Since it's my job to be inappropriately honest, I ask Maria to look me straight in the eyes, and then I tell her what I see: all kinds of beauty, of which her new physical look is the very least important. She seems desperate to drop her gaze, to keep shame's dictates by avoiding seeing herself being seen. But with effort, Maria keeps looking at me looking at her, and something changes. Her horrible self-concept begins to break down. The ugliness in the mind of the beheld can't help yielding to the beauty in the eye of the beholder. Be your most open self, then gaze deeply and honestly into the eyes of anyone who really sees you, and the same alchemical magic will begin to happen.
As you consider these instructions, from ridiculous makeover strategies to sublime truthfulness, you'll begin to see everything and everyone very differently.
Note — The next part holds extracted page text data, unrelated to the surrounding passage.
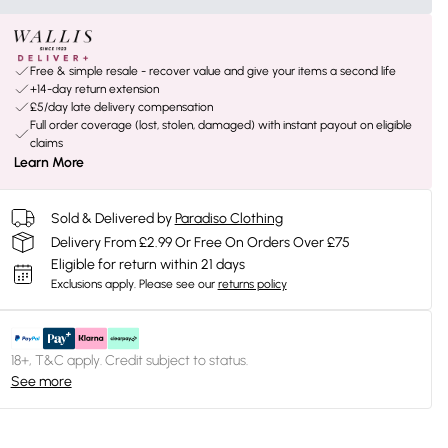
Free & simple resale - recover value and give your items a second life
+14-day return extension
£5/day late delivery compensation
Full order coverage (lost, stolen, damaged) with instant payout on eligible
claims
Learn More
Sold & Delivered by
Paradiso Clothing
Delivery From £2.99 Or Free On Orders Over £75
Eligible for return within 21 days
Exclusions apply.
Please see our
returns policy
18+, T&C apply. Credit subject to status.
See more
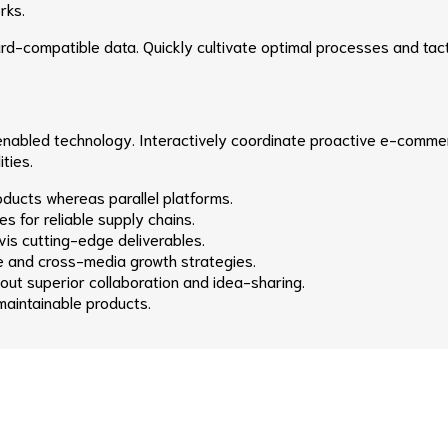
rks.
rd-compatible data. Quickly cultivate optimal processes and tact
abled technology. Interactively coordinate proactive e-commerc
ties.
ucts whereas parallel platforms.
s for reliable supply chains.
is cutting-edge deliverables.
e and cross-media growth strategies.
thout superior collaboration and idea-sharing.
 maintainable products.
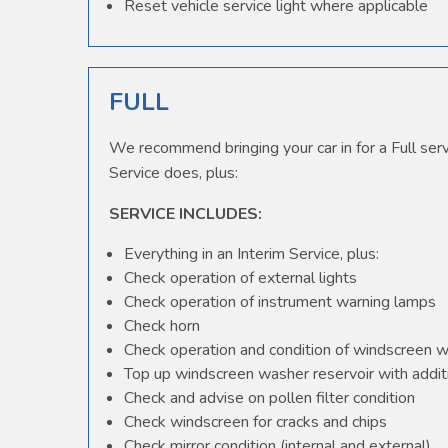
Reset vehicle service light where applicable
FULL
We recommend bringing your car in for a Full serv
Service does, plus:
SERVICE INCLUDES:
Everything in an Interim Service, plus:
Check operation of external lights
Check operation of instrument warning lamps
Check horn
Check operation and condition of windscreen 
Top up windscreen washer reservoir with additi
Check and advise on pollen filter condition
Check windscreen for cracks and chips
Check mirror condition (internal and external)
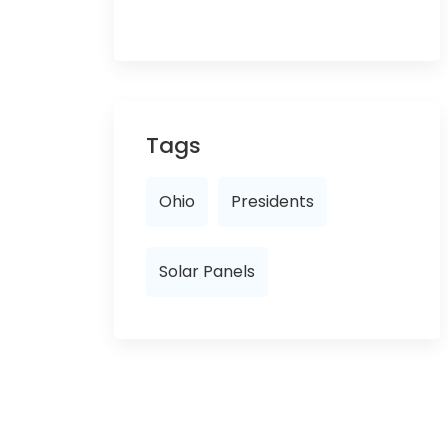
Tags
Ohio
Presidents
Solar Panels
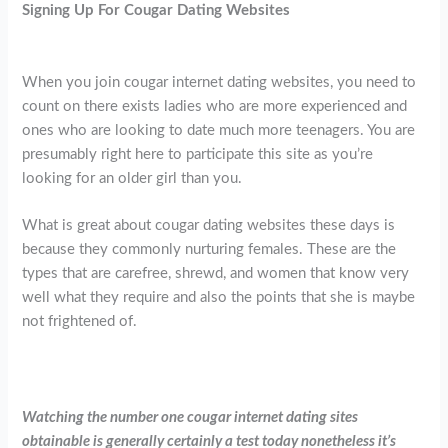
Signing Up For Cougar Dating Websites
When you join cougar internet dating websites, you need to
count on there exists ladies who are more experienced and
ones who are looking to date much more teenagers. You are
presumably right here to participate this site as you’re
looking for an older girl than you.
What is great about cougar dating websites these days is
because they commonly nurturing females. These are the
types that are carefree, shrewd, and women that know very
well what they require and also the points that she is maybe
not frightened of.
Watching the number one cougar internet dating sites
obtainable is generally certainly a test today nonetheless it’s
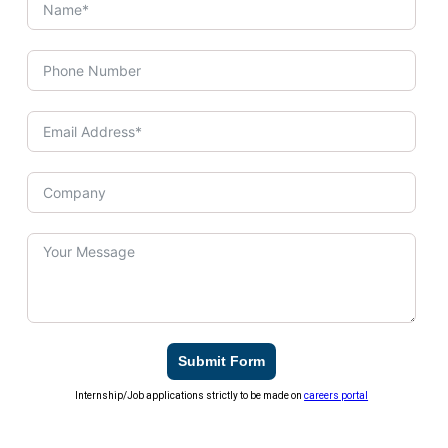
Submit Form
Internship/Job applications strictly to be made on
careers portal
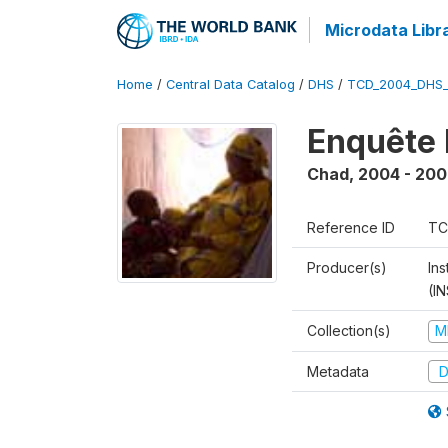
Microdata Libr
Home
/
Central Data Catalog
/
DHS
/
TCD_2004_DHS
Enquête 
Chad
,
2004 - 200
Reference ID
TC
Producer(s)
In
(I
Collection(s)
M
Metadata
D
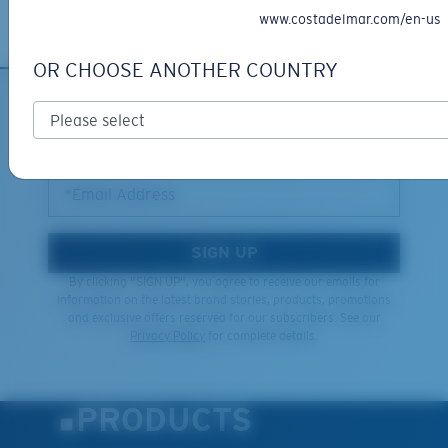
Learn More
www.costadelmar.com/en-us
OR CHOOSE ANOTHER COUNTRY
SIGN UP FOR EMAILS AND
GIVEAWAYS
*Email Address
SIGN UP
By clicking "SIGN UP", you agree to receive our emails for
information on the latest brand stories, products, promotions
and exclusive offers reserved for our subscribers. See our
Privacy Policy
for complete details.
PRODUCTS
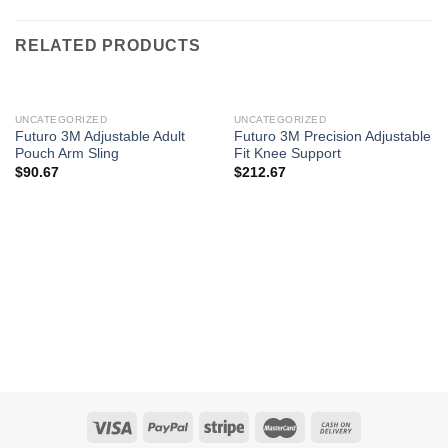
RELATED PRODUCTS
UNCATEGORIZED
UNCATEGORIZED
Futuro 3M Adjustable Adult
Futuro 3M Precision Adjustable
Pouch Arm Sling
Fit Knee Support
$
90.67
$
212.67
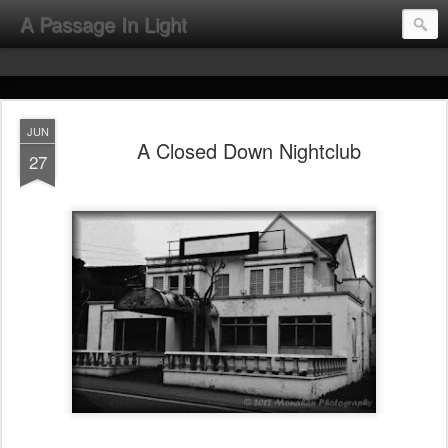
A Passage In Light
JUN
A Closed Down Nightclub
27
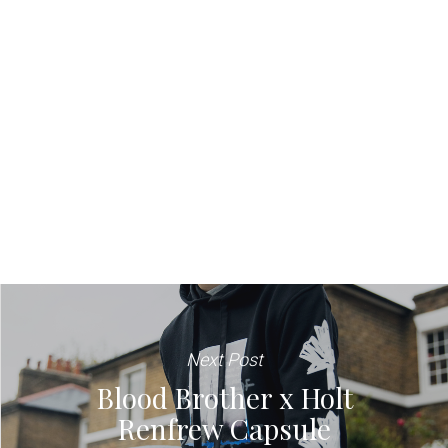
Next Post
Blood Brother x Holt
Renfrew Capsule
You may develop your own list of the world's 50 most beautiful: famous folks like Mother Teresa or Desmond Tutu; relative unknowns like your best friend or your grandma; and last but not least, yourself. Take whatever action makes you happy about your appearance, but know that being unapologetically yourself will make you more attractive no matter what. You'll get everything you once thought good looks could buy: acceptance, intimacy, connection, confidence, joy. Trust me, it will be beautiful.